Let’s say you love snow bikes, but you want to push the boundaries and do something slightly (OK, more than slightly) nuts, though. What if you were to, say, get your hands on a used 2005 Suzuki Hayabusa and outfit it with a Timbersled kit, all in the name of creating the world’s fastest snow bike? If that sounds like an idea that’s right up your street, then you’ll want to see what the guys at Grind Hard Plumbing Company just did. They’re based in Idaho, which is known both for its potatoes and its snow (and only one of those things matters for the purposes of this video). 

When they go to pick it up and trailer it home, the Hayabusa in question is in good running order. It even sounds good, and looks, at a cursory glance, like it’s in pretty decent shape. It’s been lowered, which is something the guys want to change back before taking it out on its new Timbersled setup, but that shouldn’t be too difficult to do. 
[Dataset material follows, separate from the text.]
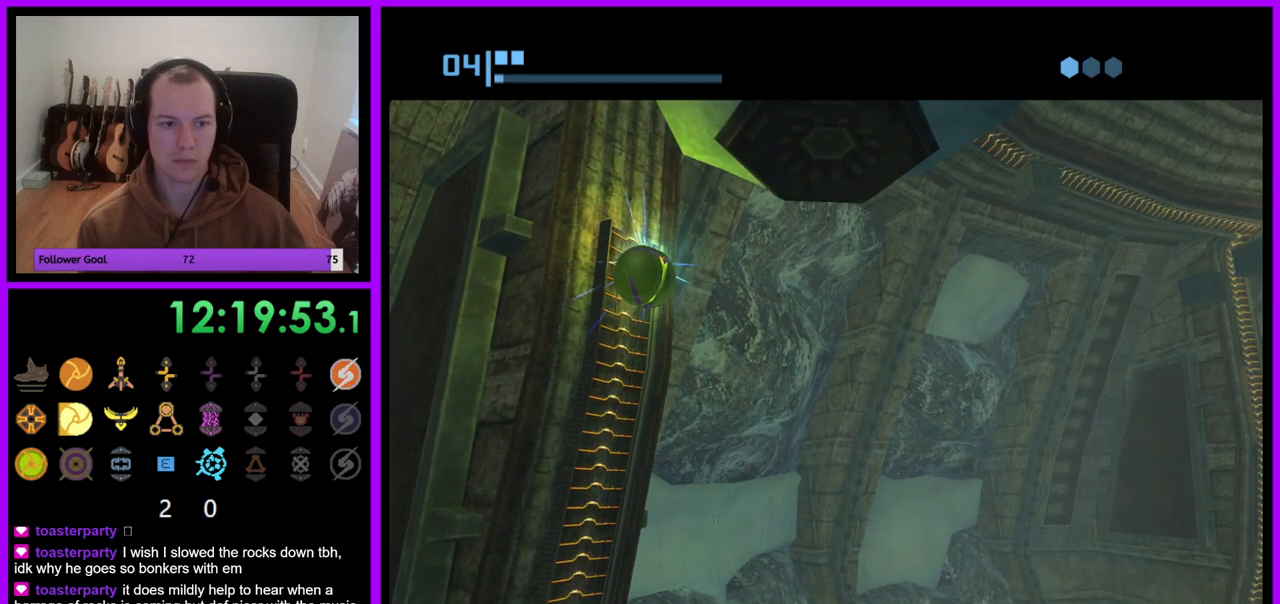
{"buttons": ["R1"], "left_stick": "center", "right_stick": "center", "events": []}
From the beginning of the video, GHPC stresses that they aren’t advising that anyone else try this at home—and indeed, there aren’t currently any Timbersled kits that are made with the Hayabusa in mind. It’s significantly heavier than a dirt bike, in addition to being much more powerful. Unsurprisingly, more than a few modifications are necessary in order to get the chosen Timbersled Riot setup properly fitted to the ‘Busa, but with a bit of machining and finagling, they manage to get it done.  

All told, they say that this build took about a week to complete. After it’s together, of course, it’s time for a test run on their very snowy property in order to see what kinds of tweaks need to be made before they take it to the mountains. Thankfully, we get to see a bunch of the time spent testing it (for science, of course) in this video. 

It handles surprisingly well, and although it is heavy, that doesn’t mean that it won’t wheelie—well, if you’d still call it a wheelie when the bike has no wheels to speak of. All in all, there are a few little concerns to address, like adding an extra shock up front, and also getting a new spindle for the front ski because this one got a bit bent in testing. (Again, it’s a 500-plus-pound street bike, not a dirt bike that weighs less than half that amount, so that’s totally reasonable.) 

Is it the world’s fastest snow bike? That’s going to be difficult to tell, even when they get it to the mountain and can get it to go as fast as it wants. Is it the funnest? That’s totally subjective, but we feel reasonably confident in saying that any day spent riding is a better day than if you don’t.